New Delhi: India’s government on Wednesday vowed to increase capital spending by a third to Rs10tn ($122.3bn) over the coming fiscal year, as it unveiled a business-friendly budget meant to spur growth and please key constituencies ahead of an upcoming general election.
Nirmala Sitharaman, the finance minister, told parliament India would cut taxes for the “hard-working middle class” and would also reduce the top income-tax rate of 42.7 percent to 39 percent in the last full-year
budget before prime minister Narendra Modi faces voters in April and May of 2024.

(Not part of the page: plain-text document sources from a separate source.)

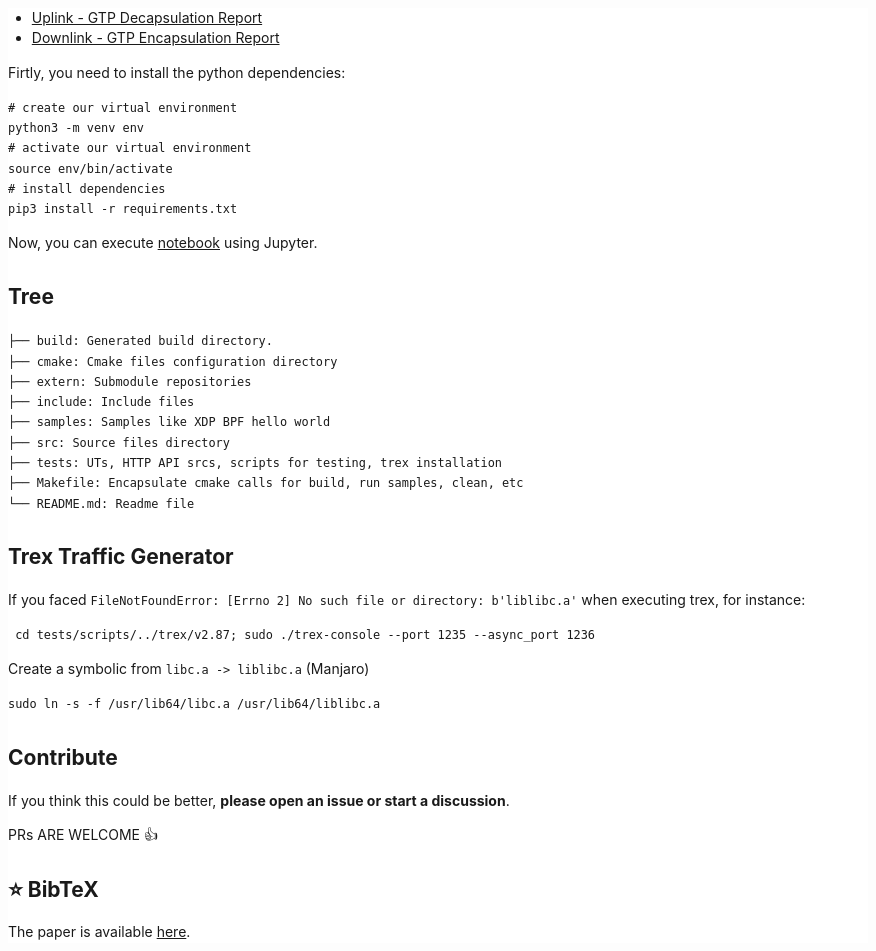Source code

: - [Uplink - GTP Decapsulation Report](tests/reports/v2.0.0/UplinkMaxThoughtput.json)
- [Downlink - GTP Encapsulation Report](tests/reports/v2.0.0/DownlinkMaxThoughtput.json)

 Firtly, you need to install the python dependencies:

```
# create our virtual environment
python3 -m venv env
# activate our virtual environment
source env/bin/activate
# install dependencies
pip3 install -r requirements.txt
```

Now, you can execute [notebook](notebook.ipynb) using Jupyter.

## Tree

```
├── build: Generated build directory.
├── cmake: Cmake files configuration directory
├── extern: Submodule repositories
├── include: Include files
├── samples: Samples like XDP BPF hello world
├── src: Source files directory
├── tests: UTs, HTTP API srcs, scripts for testing, trex installation
├── Makefile: Encapsulate cmake calls for build, run samples, clean, etc
└── README.md: Readme file
```

## Trex Traffic Generator

If you faced `FileNotFoundError: [Errno 2] No such file or directory: b'liblibc.a'` when executing trex, for instance:
```
 cd tests/scripts/../trex/v2.87; sudo ./trex-console --port 1235 --async_port 1236
```
Create a symbolic from `libc.a -> liblibc.a` (Manjaro)

```
sudo ln -s -f /usr/lib64/libc.a /usr/lib64/liblibc.a
```


## Contribute

If you think this could be better, **please open an issue or start a discussion**.

PRs ARE WELCOME :+1:

## :star: BibTeX

The paper is available [here](docs/Paper___An_In_Kernel_Solution_Based_on_XDP__Design__Prototype_and_Performance_Evaluation.pdf).
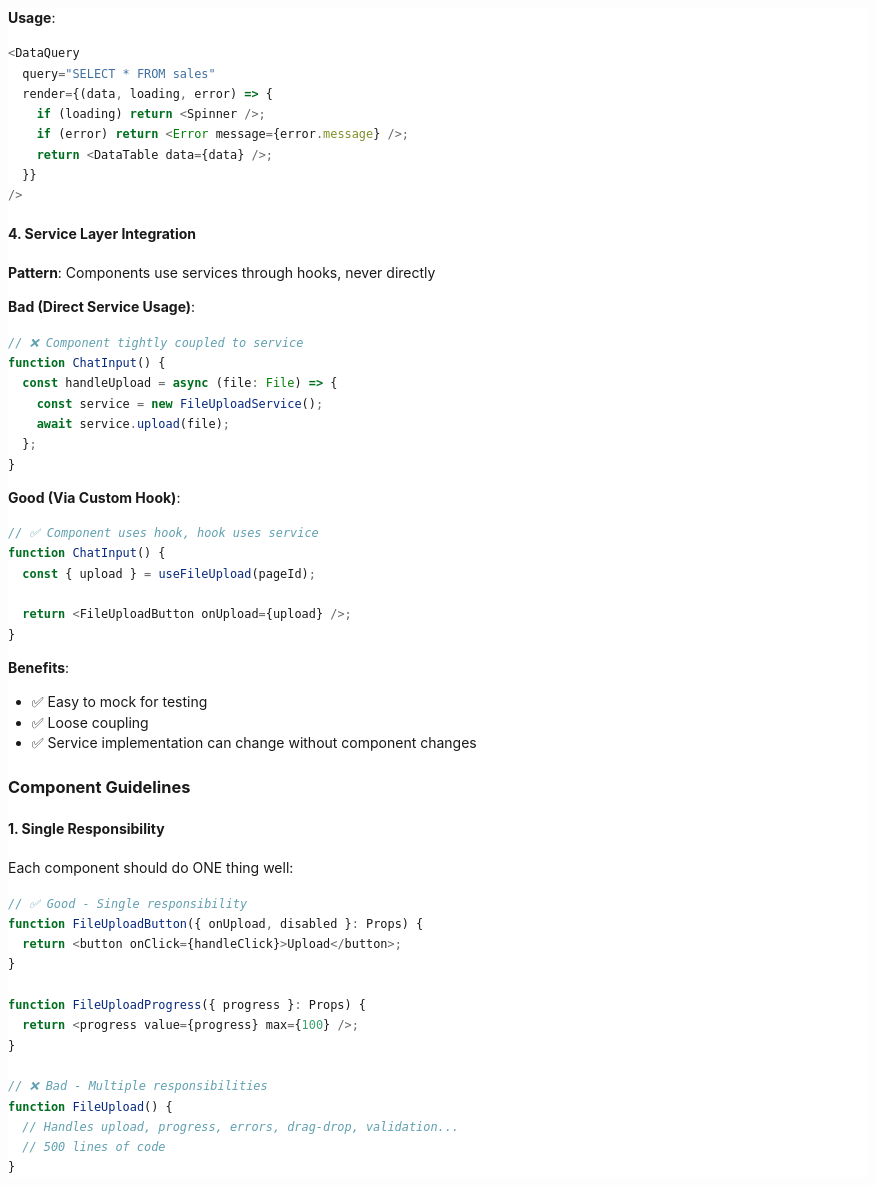 **Usage**:
```typescript
<DataQuery
  query="SELECT * FROM sales"
  render={(data, loading, error) => {
    if (loading) return <Spinner />;
    if (error) return <Error message={error.message} />;
    return <DataTable data={data} />;
  }}
/>
```

#### 4. Service Layer Integration

**Pattern**: Components use services through hooks, never directly

**Bad (Direct Service Usage)**:
```typescript
// ❌ Component tightly coupled to service
function ChatInput() {
  const handleUpload = async (file: File) => {
    const service = new FileUploadService();
    await service.upload(file);
  };
}
```

**Good (Via Custom Hook)**:
```typescript
// ✅ Component uses hook, hook uses service
function ChatInput() {
  const { upload } = useFileUpload(pageId);

  return <FileUploadButton onUpload={upload} />;
}
```

**Benefits**:
- ✅ Easy to mock for testing
- ✅ Loose coupling
- ✅ Service implementation can change without component changes

### Component Guidelines

#### 1. Single Responsibility

Each component should do ONE thing well:

```typescript
// ✅ Good - Single responsibility
function FileUploadButton({ onUpload, disabled }: Props) {
  return <button onClick={handleClick}>Upload</button>;
}

function FileUploadProgress({ progress }: Props) {
  return <progress value={progress} max={100} />;
}

// ❌ Bad - Multiple responsibilities
function FileUpload() {
  // Handles upload, progress, errors, drag-drop, validation...
  // 500 lines of code
}
```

“Investment in infrastructure and productivity have a large multiplier impact on growth and employment,” Sitharaman said in a speech interrupted by chants of “Modi, Modi” from ruling Bharatiya Janata party MPs and shouted heckling by the opposition.
“After the subdued period of the pandemic, private investments are growing again,” she said. “The budget takes the lead once again to ramp up the virtuous circle of investment and job creation.”
Later Modi described the middle class as “a huge force in fulfilling the dreams of a prosperous and developed India”.
India has been one of the world’s fastest-growing large economies over the past year, in part because of resilient demand from its big domestic market.
The government this week forecast economic growth of 6 percent to 6.8 percent in the fiscal year starting in April, down slightly from 7 percent projected for 2022-23.
“It’s actually a dream budget of sorts in that both capex sizes have been increased and taxes have been reduced,” said Vasudev Jagannath, head of sales at IIFL Capital. “That will lead to better consumption demand.”
Sitharaman said India was targeting a lower fiscal deficit for the coming year of 5.9 percent of gross domestic product, down from 6.4 percent in the current one.
The Federation of Indian Chambers of Commerce and Industry said the budget was “not only significant for the domestic audience, but it truly makes a move towards placing India as the world’s growth engine”.
“Spending on physical infrastructure raises the productive capacity of the economy, has higher multiplier and crowds in private investment,” said Dharmakirti Joshi, chief economist with Crisil, a local subsidiary of rating agency S&P Global. “Construction activity is still quite labour-intensive in India, so it also creates jobs.”
India, which was hit hard by Covid-19, emerged from the peak of the pandemic in better financial shape than some other leading economies, in part because it did not spend as heavily as most on stimulus relief.
“The government never overspent like the US or the UK during the pandemic, but spent money where it was required,” said Madan Sabnavis, chief economist at Bank of Baroda. “They are committed to the fiscal prudence path, have reduced subsidies, and are focused a lot on capital expenditure.”
India’s government is now trying to capitalise on global manufacturers’ diversification away from China to attract more foreign investment. Mobile-phone makers Apple and Samsung have both increased the size of their supply base in India recently, but rely heavily on imported parts.
Sitharaman said India planned to “provide relief” on customs duty on the import of certain parts and inputs used in them, such as camera lenses.